Cogdill – Factors associated with experiencing stigma
Cogdill’s poster focused on how social determinants of health and other factors are associated with experiencing stigma for individuals experiencing a substance use disorder. Survey results indicated that that most survey participants experienced all three types of stigma: discrimination, alienation and perceived devaluation. For survey respondents, factors significantly associated with experiencing more stigma included female gender, unemployment or having an annual family income of less than $51,000.
According to the poster, the findings “can be utilized to develop targeted efforts within South Dakota including expanding workforce development opportunities for those in treatment or recovery and development of messaging for women.”
According to Cogdill, working on this project allowed him to gain a variety of valuable skills. “I gained experience in data analysis, how to interpret real-life data and how to present my data in different ways Also, through this project, I gained experience working in a team environment.”
Cogdill said one of his favorite parts of attending the APHA Annual Meeting and Expo was “being able to network with other public health professionals from many different places.”
Cogdill completed his Master of Public Health degree and is currently on the job hunt.

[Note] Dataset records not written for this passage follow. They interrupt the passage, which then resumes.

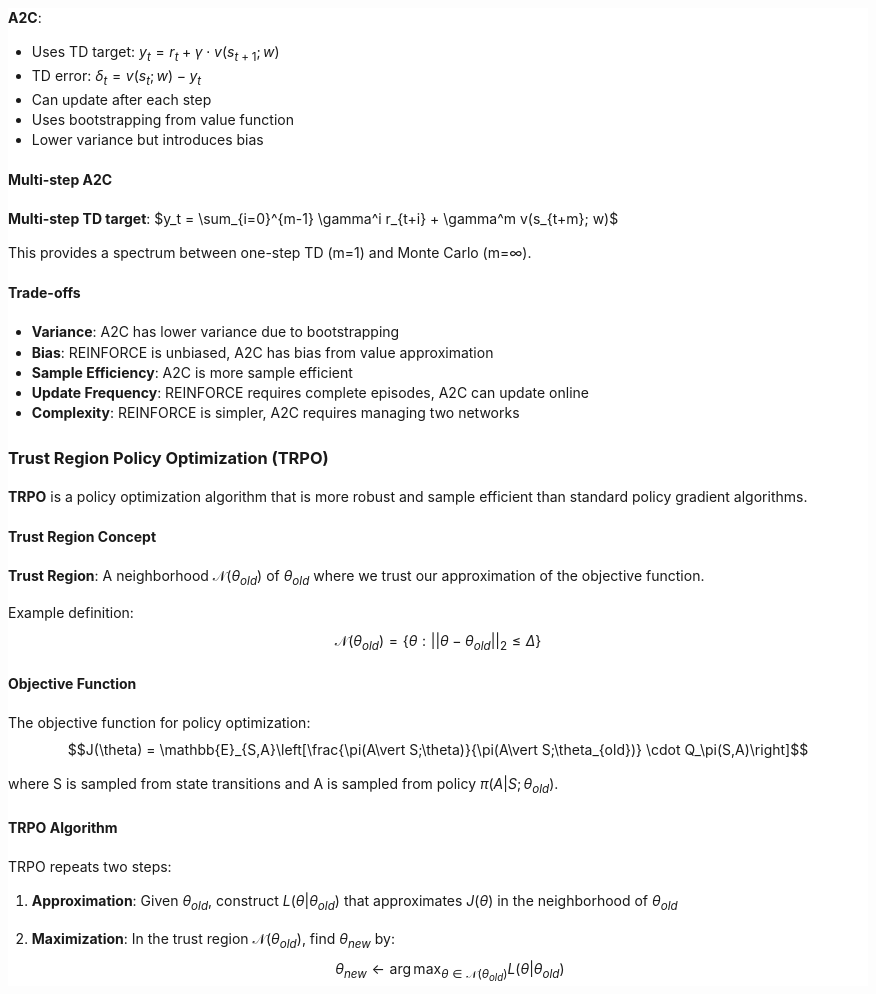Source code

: **A2C**:
- Uses TD target: $y_t = r_t + \gamma \cdot v(s_{t+1}; w)$
- TD error: $\delta_t = v(s_t; w) - y_t$
- Can update after each step
- Uses bootstrapping from value function
- Lower variance but introduces bias


#### Multi-step A2C

**Multi-step TD target**: $y_t = \sum_{i=0}^{m-1} \gamma^i r_{t+i} + \gamma^m v(s_{t+m}; w)$

This provides a spectrum between one-step TD (m=1) and Monte Carlo (m=∞).


#### Trade-offs

- **Variance**: A2C has lower variance due to bootstrapping
- **Bias**: REINFORCE is unbiased, A2C has bias from value approximation
- **Sample Efficiency**: A2C is more sample efficient
- **Update Frequency**: REINFORCE requires complete episodes, A2C can update online
- **Complexity**: REINFORCE is simpler, A2C requires managing two networks


### Trust Region Policy Optimization (TRPO)

**TRPO** is a policy optimization algorithm that is more robust and sample efficient than standard policy gradient algorithms.

#### Trust Region Concept

**Trust Region**: A neighborhood $\mathcal{N}(\theta_{old})$ of $\theta_{old}$ where we trust our approximation of the objective function.

Example definition: 
$$\mathcal{N}(\theta_{old}) = \{\theta : \vert\vert\theta - \theta_{old}\vert\vert_2 \leq \Delta\}$$

#### Objective Function

The objective function for policy optimization:
$$J(\theta) = \mathbb{E}_{S,A}\left[\frac{\pi(A\vert S;\theta)}{\pi(A\vert S;\theta_{old})} \cdot Q_\pi(S,A)\right]$$

where S is sampled from state transitions and A is sampled from policy $\pi(A\vert S;\theta_{old})$.

#### TRPO Algorithm

TRPO repeats two steps:

1. **Approximation**: Given $\theta_{old}$, construct $L(\theta\vert\theta_{old})$ that approximates $J(\theta)$ in the neighborhood of $\theta_{old}$

2. **Maximization**: In the trust region $\mathcal{N}(\theta_{old})$, find $\theta_{new}$ by:
   $$\theta_{new} \leftarrow \arg\max_{\theta \in \mathcal{N}(\theta_{old})} L(\theta\vert\theta_{old})$$


[^baseline]: I find baselines really interesting.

In the meantime, he says he plans to continue working with the START-SD research team, including on a manuscript publication of the work he presented.
Both Schweitzer and Cogdill’s work was completed through the START-SD program. START-SD (Stigma, Treatment, Avoidance, and Recovery in Time for South Dakota) is SDSU’s program to address substance use disorder in South Dakota. The program has been ongoing since 2019. SDSU faculty members Erin Miller, Patricia Ahmed, Christopher Robbins and Aaron Hunt also played key roles in Schweitzer and Cogdill’s work.